(Beginning of DOCUMENT TEXT)
But Greg Stielstra, who has led marketing at both Zondervan and Thomas Nelson, the industry leaders, says the Christian retail "supply chain" is fundamentally broken, with even publishers who do not own bookstores depending too much on "brick-and-mortar" retail outlets-in other words, Christian bookstores, despite the fact that nearly half of all Christian bookstores in America have shut down over the past 20 years.
He says that as brick-and-mortar outlets fall, they'll inevitably take some publishers with them: "The publishing industry is like a man who has tripped and is falling down, and all his attention is focused on trying to brace the fall, but he can't stop the fall. That man is going to end up with broken bones, or worse." Stielstra says the industry should instead behave like a stunt man. "A stunt man doesn't fall. He jumps. He knows where he's going to land and how he's going to land. That's how he keeps from getting hurt."
Stielstra says that publishers say things are fine only because they haven't hit the ground yet, but they will: "There's a lot of lip service to online retailing and to e-books, but there's still too much allegiance to the physical product, and too much allegiance to old ways of doing business. Surges in Christian fiction, or in sub-niches, are just disguising the fundamental problems. Brick-and-mortar operations haven't lost all their business, but they've lost the business that will allow them to stay in business, whether they know it or not." Stielstra said the "blockbuster" books such as The Purpose Driven Life and the "brand name" authors such as Karen Kingsbury are now sold in Wal-Mart and other big-box retailers. Most other titles are best sold online.
"Look at music publishing and you see the future of book publishing," he said. "It's no accident that it took a computer company-Apple-to figure out the new music model. They had nothing invested in the old model, nothing to protect."
(End of DOCUMENT TEXT)
(Beginning of MATERIAL SUPPLIED)
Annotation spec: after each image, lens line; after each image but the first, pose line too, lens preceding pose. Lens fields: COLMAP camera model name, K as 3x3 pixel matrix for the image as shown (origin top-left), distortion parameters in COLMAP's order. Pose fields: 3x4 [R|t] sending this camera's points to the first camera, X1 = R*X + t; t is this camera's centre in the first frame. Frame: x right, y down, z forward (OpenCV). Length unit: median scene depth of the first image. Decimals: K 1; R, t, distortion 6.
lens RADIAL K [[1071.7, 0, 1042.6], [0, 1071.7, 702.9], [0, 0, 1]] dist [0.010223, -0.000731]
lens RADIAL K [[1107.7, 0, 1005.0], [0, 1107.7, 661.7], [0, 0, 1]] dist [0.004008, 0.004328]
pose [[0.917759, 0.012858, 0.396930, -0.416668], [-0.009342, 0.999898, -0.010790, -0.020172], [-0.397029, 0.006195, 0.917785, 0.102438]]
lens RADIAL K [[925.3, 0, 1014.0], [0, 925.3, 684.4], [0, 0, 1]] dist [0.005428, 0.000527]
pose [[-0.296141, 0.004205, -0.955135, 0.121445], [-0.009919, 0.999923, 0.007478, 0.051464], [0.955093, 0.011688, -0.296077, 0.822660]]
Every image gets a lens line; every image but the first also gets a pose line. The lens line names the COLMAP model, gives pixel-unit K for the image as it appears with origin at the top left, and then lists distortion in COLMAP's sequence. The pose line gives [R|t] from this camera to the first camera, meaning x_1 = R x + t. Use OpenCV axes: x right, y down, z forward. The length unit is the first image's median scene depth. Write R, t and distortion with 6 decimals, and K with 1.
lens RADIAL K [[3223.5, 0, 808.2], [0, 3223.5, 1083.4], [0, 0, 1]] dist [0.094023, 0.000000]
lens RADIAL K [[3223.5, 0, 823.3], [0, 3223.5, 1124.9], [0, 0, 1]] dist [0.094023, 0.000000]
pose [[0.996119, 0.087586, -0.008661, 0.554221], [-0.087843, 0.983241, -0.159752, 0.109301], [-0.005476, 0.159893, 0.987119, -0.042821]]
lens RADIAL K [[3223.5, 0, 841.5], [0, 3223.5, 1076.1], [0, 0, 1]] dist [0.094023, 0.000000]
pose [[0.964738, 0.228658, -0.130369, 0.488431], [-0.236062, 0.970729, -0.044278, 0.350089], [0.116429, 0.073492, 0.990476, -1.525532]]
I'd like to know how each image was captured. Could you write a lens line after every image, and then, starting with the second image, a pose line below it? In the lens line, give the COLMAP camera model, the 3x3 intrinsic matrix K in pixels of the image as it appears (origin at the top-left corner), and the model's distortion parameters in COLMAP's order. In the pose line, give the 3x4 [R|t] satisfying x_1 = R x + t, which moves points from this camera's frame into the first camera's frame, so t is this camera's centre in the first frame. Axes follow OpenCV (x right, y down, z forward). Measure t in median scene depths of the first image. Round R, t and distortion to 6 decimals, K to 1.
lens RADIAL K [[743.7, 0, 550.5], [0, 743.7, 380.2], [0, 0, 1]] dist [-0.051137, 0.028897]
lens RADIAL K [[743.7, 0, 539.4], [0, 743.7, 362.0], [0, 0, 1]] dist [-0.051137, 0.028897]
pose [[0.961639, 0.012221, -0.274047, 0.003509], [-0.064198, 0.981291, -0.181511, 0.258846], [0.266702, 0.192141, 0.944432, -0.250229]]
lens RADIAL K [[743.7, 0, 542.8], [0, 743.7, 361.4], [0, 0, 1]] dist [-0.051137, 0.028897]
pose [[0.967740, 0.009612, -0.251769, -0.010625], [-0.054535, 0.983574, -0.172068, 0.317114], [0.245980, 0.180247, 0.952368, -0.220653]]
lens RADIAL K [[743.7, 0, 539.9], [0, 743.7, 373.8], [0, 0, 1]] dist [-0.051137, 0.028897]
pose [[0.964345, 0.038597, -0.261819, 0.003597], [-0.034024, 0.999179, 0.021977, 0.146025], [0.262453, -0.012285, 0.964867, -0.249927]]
(End of MATERIAL SUPPLIED)
SET OF TASKS:
1 - According to the passage on Christian publishing, what portion of Christian bookstores in America have closed over the past 20 years?
2 - Write a continuation of the passage on Christian publishing, beginning after its final sentence.

RESPONSES PER TASK:
1 - Nearly half of them.

2 -
But even Stielstra admits that, as Yogi Berra said, "predictions are difficult, especially predictions about the future." For example, 20 years ago industry watchers feared that the purchase of Christian publishers by secular giants would force the Christian publishers to compromise on their Christian mission. Secular publishing giant HarperCollins bought Zondervan in 1988, and a private equity group in 2006 bought Thomas Nelson for more than $450 million. Stielstra said he never saw corporate owners meddling with content: "After all, if they've been successful at making vanilla ice cream, you'd have to be pretty stupid to tell them to stop making vanilla and start making chocolate."
That is, of course, unless chocolate sells better-and that's exactly what some critics say has happened. Zondervan, for example, had a bestseller with Multiple Blessings, a book based on the reality television show Jon and Kate Plus Eight. Kate Gosselin, the book's author, has since been accused of infidelity, and the family has been tabloid fodder for the past year. That's great for TV ratings and book sales, but it's not very "missional," to use the current buzzword for activities that are supposed to further an organization's purpose.
Another example: In 2007 Thomas Nelson signed Britney and Jamie Lynn Spears' mother to do a book on raising her high-profile daughters. Nelson said the book was "delayed indefinitely" when the Spears sisters began having run-ins with the law and became poster children for bad behavior. Gina Dalfonzo on the Christian site breakpoint.org asked, "What in the name of all that is holy prompted Thomas Nelson to take Britney's mom's guide to parenting in the first place?"